The present study had six main limitations. First, the study cohort was relatively small because of the short study period and strict exclusion criteria, but we will enroll more patients to increase the statistical power in future studies. Second, patients diagnosed with iron deficiency anemia in the outpatient setting were not enrolled as a control population. Third, we did not assess differences in subgroups on the basis of sex, but the sex distribution in the two groups was even. Fourth, hypoxemia with a partial pressure of oxygen < 75 mmHg is a potent stimulus for EPO production [21], but we failed to undertake subgroup analyses of a hypoxemia group. Fifth, we failed to measure zinc protoporphyrin in addition to RDW as markers of iron-deficient erythropoiesis during the study.
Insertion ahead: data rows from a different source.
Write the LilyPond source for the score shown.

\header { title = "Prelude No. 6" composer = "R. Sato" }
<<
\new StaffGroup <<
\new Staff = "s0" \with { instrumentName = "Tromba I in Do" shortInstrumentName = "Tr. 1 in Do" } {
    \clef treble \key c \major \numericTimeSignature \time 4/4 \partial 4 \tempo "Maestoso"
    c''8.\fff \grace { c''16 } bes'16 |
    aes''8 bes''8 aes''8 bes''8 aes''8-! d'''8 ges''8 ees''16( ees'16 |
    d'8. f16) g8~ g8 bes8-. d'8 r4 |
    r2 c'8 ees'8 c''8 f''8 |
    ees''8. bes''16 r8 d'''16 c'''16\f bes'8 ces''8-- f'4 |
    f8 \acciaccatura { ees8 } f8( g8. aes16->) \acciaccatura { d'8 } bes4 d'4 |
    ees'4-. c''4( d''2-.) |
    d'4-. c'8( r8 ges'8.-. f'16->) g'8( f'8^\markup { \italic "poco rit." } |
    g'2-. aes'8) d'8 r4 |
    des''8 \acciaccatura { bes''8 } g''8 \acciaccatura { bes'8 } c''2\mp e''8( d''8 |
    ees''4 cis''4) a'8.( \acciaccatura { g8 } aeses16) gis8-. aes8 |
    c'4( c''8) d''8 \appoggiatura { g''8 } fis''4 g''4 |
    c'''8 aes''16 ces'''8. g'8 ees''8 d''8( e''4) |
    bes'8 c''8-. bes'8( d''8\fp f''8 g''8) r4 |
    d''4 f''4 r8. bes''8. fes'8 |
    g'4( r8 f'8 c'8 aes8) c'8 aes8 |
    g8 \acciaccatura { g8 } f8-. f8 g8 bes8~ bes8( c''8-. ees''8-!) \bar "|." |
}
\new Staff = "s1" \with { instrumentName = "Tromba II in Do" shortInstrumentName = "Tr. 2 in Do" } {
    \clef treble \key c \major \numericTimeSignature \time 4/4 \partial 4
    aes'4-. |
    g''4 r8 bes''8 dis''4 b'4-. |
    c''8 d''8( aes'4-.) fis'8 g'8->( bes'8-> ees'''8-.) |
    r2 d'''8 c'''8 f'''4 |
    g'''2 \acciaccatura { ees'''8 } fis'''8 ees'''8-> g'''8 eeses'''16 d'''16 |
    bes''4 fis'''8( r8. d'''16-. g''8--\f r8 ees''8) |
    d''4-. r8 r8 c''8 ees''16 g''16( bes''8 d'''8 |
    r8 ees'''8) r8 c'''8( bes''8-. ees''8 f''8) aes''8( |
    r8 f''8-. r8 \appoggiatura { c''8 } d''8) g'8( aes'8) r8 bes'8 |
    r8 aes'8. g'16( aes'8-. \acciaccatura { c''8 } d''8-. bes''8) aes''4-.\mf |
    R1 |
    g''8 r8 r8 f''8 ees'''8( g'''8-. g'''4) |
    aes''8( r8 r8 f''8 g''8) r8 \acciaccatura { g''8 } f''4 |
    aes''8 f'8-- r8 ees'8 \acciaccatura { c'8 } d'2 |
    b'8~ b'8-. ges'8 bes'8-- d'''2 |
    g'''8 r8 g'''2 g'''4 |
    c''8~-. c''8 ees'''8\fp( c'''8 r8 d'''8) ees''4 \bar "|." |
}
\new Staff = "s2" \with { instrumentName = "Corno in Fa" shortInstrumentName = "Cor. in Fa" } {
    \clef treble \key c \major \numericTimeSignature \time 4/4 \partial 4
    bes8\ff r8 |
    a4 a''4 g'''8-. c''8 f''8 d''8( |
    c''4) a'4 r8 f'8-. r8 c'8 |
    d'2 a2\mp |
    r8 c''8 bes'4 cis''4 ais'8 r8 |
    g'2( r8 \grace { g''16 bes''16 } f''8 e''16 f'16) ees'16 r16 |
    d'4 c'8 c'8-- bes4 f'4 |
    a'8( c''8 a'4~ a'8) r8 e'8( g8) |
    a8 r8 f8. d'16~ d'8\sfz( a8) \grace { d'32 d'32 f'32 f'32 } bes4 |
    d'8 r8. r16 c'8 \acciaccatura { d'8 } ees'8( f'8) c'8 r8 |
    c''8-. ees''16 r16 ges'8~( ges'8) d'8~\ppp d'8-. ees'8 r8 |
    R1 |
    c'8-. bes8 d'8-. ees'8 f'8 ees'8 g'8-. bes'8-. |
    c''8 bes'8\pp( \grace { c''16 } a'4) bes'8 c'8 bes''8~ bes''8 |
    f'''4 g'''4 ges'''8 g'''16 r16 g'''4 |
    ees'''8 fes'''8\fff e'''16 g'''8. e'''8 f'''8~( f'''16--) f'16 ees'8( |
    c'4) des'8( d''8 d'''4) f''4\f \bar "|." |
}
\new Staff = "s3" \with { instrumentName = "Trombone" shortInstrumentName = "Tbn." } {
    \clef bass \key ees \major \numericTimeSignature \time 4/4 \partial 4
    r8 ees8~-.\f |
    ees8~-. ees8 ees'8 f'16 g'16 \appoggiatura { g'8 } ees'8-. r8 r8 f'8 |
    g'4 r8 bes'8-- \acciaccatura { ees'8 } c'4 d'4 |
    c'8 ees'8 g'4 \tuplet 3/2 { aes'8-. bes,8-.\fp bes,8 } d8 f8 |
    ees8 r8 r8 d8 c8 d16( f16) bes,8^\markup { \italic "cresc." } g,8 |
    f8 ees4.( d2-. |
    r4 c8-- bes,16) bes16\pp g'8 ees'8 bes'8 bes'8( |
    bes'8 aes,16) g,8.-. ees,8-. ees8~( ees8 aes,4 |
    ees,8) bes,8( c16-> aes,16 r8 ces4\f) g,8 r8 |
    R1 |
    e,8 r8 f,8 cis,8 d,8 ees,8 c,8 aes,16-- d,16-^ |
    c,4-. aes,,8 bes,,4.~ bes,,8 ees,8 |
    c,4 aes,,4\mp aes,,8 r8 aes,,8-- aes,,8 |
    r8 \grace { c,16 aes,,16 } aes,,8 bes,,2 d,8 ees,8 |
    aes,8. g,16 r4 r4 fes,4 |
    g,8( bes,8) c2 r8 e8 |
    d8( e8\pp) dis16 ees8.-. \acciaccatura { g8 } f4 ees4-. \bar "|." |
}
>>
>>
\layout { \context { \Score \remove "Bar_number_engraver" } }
Finally, we excluded patients who received infusions of blood products during hospitalization, so our findings may not be generalizable to patients who receive a blood transfusion (which represents substantial proportion of ICU patients).

Conclusions

Inflammatory anemia-associated parameters changed significantly in patients with sepsis in the first week of ICU admission. Plasma EPO, hepcidin, ferritin, IL-6, sTfR/log ferritin, the RDW and SOFA score were associated significantly with 28-day mortality. In particular, plasma hepcidin might have a superior predictive value, with high specificity, compared with other inflammatory anemia-associated parameters for 28-day mortality of sepsis patients in the ICU.